Di Gino Colla
A giugno, a Bristol, è stata abbattuta la statua di George Colston, schiavista, da parte del popolo che protestava a supporto del movimento Black Lives Matter. Successivamente, con un blitz notturno, quella statua, è stata sostituita da quella di una donna, per di più nera, con il pugno alzato. La stessa è opera di Marc Quinn, scultore inglese, noto anche per le immagini ispirate dall’attrice Kate Moss.
Ha senso abbattere le statue per protesta? La domanda si pone ormai molto spesso, dove più che distruzioni, si vedono atti vandalici, come verso Montanelli a Milano, o la Statua di Minerva nel Giardino Ricasoli a Udine. Il ricordo più emblematico è anche la famosa distruzione di Saddam dopo la guerra in Iraq.
Su questo tema si è accennato anche nella presentazione, organizzata da On art, del libro Valori e simboli del Friuli, scritto da Simonetta Daffarra con i studenti del Liceo Marinelli.
La street art, da arte proibita e perseguita, è diventata di moda. Le opere di Bansky sono in mostra anche a Ferrara in questo periodo, e a Genova c’è un’esposizione di Obey.
La post-modernità ha sdoganato come degno di ammirazione il lavoro di rivisitazione di muri e periferie urbane. Tutto in nome della bravura dell’artista, o della ricerca spasmodica di novità nel mondo dell’arte, dove il quadro non interessa quanto la performance o l’idea sugli spazi naturali (Land art, e dintorni, come ci ha presentato il grande Christo).
Ma con la distruzione delle statue si persegue un fine propagandistico, che mi ricorda i turpiloqui sui social.
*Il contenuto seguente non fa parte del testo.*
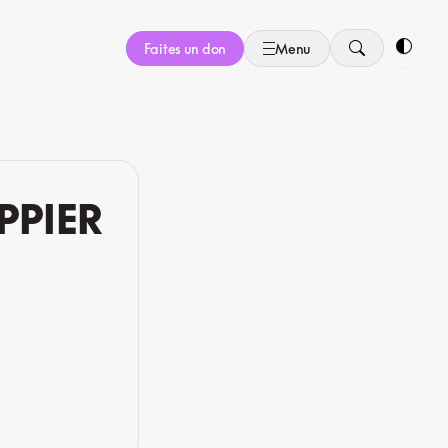
Faites un don
Menu
Bascule
PPIER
La storia non si cambia, altrimenti la nostra memoria e le nostre città non sarebbero più le stesse. La memoria va preservata, nel bene e nel male. Se il passato venisse ribaltato alla luce della modernità anche le nostre certezze sarebbero stravolte.
Jung vedeva nelle opere d’arte, antiche e non, i simboli degli archetipi dell’inconscio collettivo, che è parte del nostro inconscio personale. Quando si nasce, al di là delle pulsioni del neonato, studiate da Freud e seguaci, la nostra anima si porta dentro la storia del mondo e del vissuto dell’uomo.
Distruggere i monumenti diventa una forma di distruzione di noi stessi. Masochismo che ha a che fare con il senso di colpa per aver prodotto tanti danni all’ambiente e al prossimo. Recupero di un super ego (questo sì freudiano), che abbiamo dimenticato nella illimitata voglia di potere.
È più facile abbattere delle statue che modificare il nostro Es, dove vi sono sistemi di repressione del desiderio che portano alla violenza e alla proiezione all’esterno dei nostri tormenti.
Il tutto anche se, nell’arte contemporanea, taluno sostiene che la finalità ultima sia la distruzione (cfr. Kiefer), per poi giungere a costruire qualcosa di nuovo. Forse in questo periodo storico bisognerebbe tornare al Kalos kai Agaton platonico, a una ricerca del bello e del buono fine a sé stesso. Per salvare noi stessi dal ritorno all’età della pietra.
E questa ricerca ha molto a che fare con il libro prima citato, cioè alla ricerca e il recupero del nostro passato. Per quello che è stato, senza giudicarlo, ma per ricordare ciò che si è perduto e ciò che deve essere recuperato… nella parte interiore del nostro essere.